**WHAT IS NEEDED:**
Every entry should be repeated exactly. Omit the pictures.

**Saved entries:**
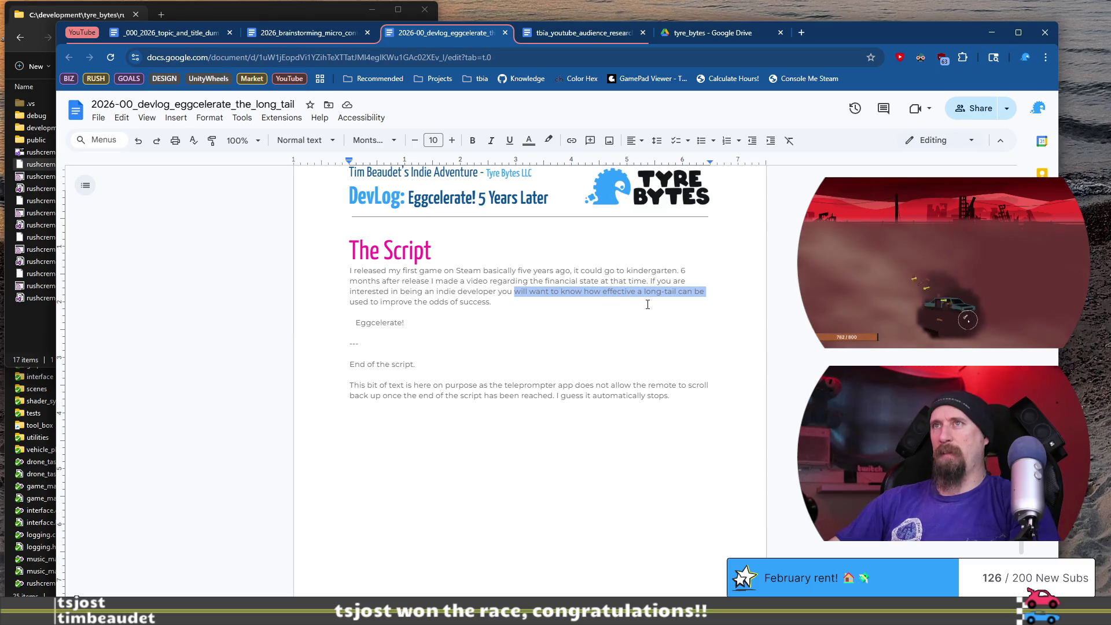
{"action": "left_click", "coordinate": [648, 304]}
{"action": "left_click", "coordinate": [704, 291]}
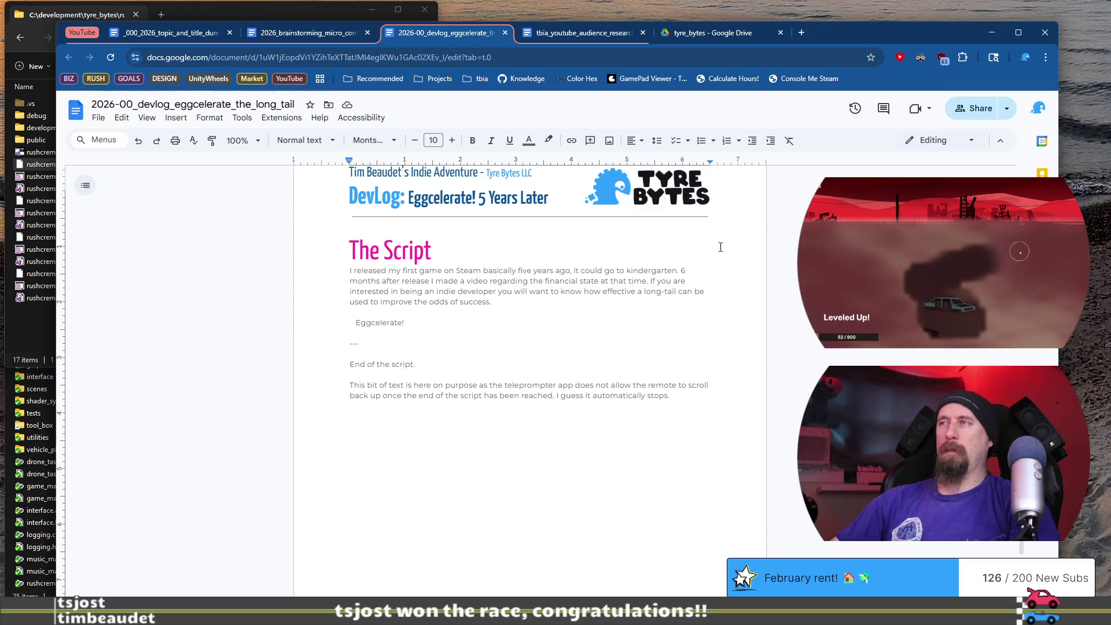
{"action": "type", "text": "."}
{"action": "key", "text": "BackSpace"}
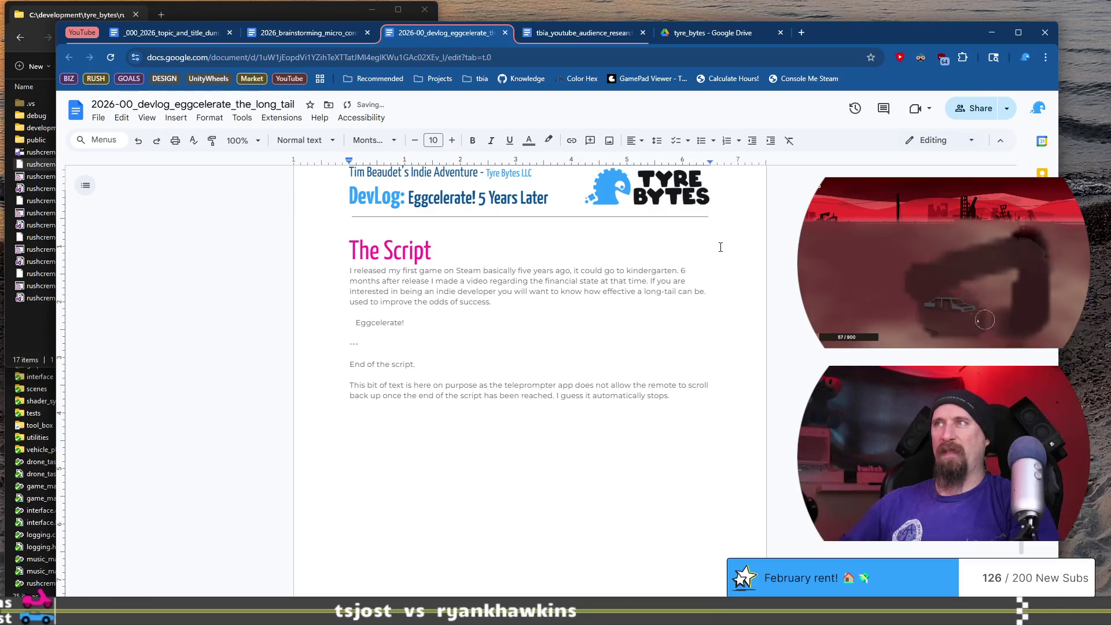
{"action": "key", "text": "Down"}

**REPLY:**
{"action": "left_click", "coordinate": [648, 304]}
{"action": "left_click", "coordinate": [704, 291]}
{"action": "type", "text": "."}
{"action": "key", "text": "BackSpace"}
{"action": "key", "text": "Down"}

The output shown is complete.